Hatch: Dem healthcare plan ‘out of this world’
Sen. Orrin Hatch (R-Utah), who has a long history of teaming up with Democrats on healthcare legislation, says Democratic healthcare reform plans now under consideration are “out of this world.”
Hatch also told The Hill in a Friday interview he would be “shocked” if Sens. Chuck Grassley (R-Iowa) and Mike Enzi (R-Wyo.) sign onto a healthcare deal with Democrats given the current trajectory of the legislation.
{mosads}Hatch’s strong opposition to the Democrats’ healthcare plans suggests that Democrats will have a very difficult time convincing any Republicans aside from centrist Sens. Olympia Snowe (Maine) and Susan Collins (Maine) to support a deal.
Grassley, who has spent up to six hours a day locked in a room with Baucus negotiating healthcare reform, has already slowed down the pace of talks.
“It’ll be a lost opportunity if Democratic leaders in Congress and the administration force action on healthcare legislation that’s not ready because of the complexity of the issue and the high stakes in getting it right,” Grassley said in a statement Thursday.
Hatch was one of a handful of Republicans involved in negotiations with Senate Finance Committee Chairman Max Baucus (D-Mont.) before dropping out two weeks ago.
The senior Utah lawmaker said no single disagreement prompted him to pull out of the talks but that he arrived at his decision to disengage “gradually.”
“I think Baucus could negotiate a good deal but they won’t let him, he’s constrained,” Hatch said of pressure on Baucus from President Barack Obama, Democratic leaders and liberal members of the Senate caucus.
“The Democrats want a public option and they’re going to have a public option in the final bill,” Hatch said in reference to a proposal to create a broad government-run insurance program. He predicted that even if Baucus manages to pass a healthcare reform package with a membership-run co-op insurance plan instead of a government-run program, he would lose out to liberals in negotiations between the Senate and House.
“He’ll be crushed in the middle,” Hatch said of prospective Senate-House negotiations, adding that Democrats are intent on creating a system of “socialized medicine” in the United States.
Hatch pointed to what he considered major problems with Democratic healthcare reform proposals:
· They make no effort to curtail medical malpractice lawsuits, which Republicans claim cost $100 billion a year.
++++
Exercise prompt:
Reproduce the article on Hatch and the Democratic healthcare plans, everything from "Hatch pointed to" down to "billion a year.", word for word. Please work from the text alone.

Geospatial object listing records
++++
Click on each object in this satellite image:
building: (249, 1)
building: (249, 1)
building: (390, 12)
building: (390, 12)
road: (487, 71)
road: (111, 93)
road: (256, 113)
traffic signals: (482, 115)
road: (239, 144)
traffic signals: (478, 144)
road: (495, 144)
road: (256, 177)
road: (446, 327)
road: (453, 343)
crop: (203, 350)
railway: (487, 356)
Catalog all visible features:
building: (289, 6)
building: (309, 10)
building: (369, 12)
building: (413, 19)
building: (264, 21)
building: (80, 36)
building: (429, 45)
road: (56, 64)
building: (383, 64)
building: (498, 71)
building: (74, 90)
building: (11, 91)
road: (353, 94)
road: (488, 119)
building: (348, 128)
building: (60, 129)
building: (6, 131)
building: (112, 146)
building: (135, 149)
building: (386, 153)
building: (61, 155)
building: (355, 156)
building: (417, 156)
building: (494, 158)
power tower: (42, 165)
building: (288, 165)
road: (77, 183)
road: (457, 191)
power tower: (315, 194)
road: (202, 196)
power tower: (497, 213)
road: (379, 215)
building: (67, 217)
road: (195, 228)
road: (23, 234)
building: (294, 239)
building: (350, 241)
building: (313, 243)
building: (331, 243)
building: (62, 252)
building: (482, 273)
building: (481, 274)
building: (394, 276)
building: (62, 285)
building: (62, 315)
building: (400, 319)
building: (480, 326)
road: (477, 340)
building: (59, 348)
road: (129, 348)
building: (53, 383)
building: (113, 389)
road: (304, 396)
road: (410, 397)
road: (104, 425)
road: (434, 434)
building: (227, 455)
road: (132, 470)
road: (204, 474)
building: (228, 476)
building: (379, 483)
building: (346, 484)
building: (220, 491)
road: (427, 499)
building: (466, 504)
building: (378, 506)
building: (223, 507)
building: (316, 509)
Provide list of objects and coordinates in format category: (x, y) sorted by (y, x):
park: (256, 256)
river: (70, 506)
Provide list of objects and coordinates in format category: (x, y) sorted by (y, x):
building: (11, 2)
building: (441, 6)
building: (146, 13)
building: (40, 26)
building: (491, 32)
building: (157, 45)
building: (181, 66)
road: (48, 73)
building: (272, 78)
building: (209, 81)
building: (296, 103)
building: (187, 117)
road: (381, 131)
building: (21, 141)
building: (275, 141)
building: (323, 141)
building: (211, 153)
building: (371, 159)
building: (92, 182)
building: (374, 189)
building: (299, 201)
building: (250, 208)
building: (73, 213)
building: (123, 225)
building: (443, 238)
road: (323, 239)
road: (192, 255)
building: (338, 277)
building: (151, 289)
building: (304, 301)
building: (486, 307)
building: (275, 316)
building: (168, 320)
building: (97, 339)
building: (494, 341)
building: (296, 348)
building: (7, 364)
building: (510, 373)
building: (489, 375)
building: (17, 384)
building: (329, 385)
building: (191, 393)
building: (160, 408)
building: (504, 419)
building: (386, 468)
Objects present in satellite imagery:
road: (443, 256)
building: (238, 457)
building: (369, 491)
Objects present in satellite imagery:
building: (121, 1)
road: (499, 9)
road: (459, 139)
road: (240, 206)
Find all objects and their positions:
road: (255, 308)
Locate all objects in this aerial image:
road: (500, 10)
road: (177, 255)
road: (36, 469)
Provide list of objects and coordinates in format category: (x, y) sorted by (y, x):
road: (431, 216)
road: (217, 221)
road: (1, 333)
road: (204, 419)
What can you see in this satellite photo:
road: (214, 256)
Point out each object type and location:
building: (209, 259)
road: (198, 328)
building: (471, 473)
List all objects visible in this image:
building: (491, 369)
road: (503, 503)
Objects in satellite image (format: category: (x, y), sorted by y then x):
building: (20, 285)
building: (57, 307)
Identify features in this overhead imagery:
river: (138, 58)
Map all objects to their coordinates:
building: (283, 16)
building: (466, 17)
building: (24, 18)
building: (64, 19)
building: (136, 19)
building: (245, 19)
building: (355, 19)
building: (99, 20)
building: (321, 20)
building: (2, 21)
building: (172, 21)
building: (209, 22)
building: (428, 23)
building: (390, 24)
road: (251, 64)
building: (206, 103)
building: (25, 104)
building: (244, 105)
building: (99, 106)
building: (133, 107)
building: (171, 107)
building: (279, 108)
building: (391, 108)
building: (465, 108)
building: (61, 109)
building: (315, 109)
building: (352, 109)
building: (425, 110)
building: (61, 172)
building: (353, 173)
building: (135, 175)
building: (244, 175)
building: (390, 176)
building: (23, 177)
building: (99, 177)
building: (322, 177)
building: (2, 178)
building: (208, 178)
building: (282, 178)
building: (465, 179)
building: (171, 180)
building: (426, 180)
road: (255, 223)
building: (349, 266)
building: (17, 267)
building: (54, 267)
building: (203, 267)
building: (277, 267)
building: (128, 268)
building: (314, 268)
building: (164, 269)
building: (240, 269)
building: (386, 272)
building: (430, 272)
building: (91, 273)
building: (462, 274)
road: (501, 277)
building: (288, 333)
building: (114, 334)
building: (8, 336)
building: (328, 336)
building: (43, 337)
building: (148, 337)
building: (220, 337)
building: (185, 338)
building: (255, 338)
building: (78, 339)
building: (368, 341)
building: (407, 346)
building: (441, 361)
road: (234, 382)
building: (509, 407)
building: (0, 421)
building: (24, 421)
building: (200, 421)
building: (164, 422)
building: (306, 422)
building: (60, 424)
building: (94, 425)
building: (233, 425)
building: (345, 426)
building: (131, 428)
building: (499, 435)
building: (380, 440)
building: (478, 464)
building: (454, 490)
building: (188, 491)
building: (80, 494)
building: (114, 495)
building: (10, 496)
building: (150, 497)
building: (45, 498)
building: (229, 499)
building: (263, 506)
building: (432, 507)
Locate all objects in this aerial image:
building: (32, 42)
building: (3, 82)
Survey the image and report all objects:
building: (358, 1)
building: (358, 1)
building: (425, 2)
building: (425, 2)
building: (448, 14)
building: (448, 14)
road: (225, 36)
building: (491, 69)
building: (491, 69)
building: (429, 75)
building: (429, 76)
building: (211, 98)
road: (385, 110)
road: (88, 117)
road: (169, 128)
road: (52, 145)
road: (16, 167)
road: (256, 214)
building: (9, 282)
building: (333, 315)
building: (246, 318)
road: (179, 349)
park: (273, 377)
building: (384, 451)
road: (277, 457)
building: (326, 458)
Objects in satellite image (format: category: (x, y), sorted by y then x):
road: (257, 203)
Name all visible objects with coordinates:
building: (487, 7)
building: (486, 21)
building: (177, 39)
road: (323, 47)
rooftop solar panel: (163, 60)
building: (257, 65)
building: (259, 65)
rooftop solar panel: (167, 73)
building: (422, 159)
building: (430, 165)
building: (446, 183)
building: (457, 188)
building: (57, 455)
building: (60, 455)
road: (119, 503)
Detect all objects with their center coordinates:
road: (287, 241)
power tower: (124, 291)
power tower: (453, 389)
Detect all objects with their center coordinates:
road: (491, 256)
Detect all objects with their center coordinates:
++++
Reply:
Hatch pointed to what he considered major problems with Democratic healthcare reform proposals:
· They make no effort to curtail medical malpractice lawsuits, which Republicans claim cost $100 billion a year.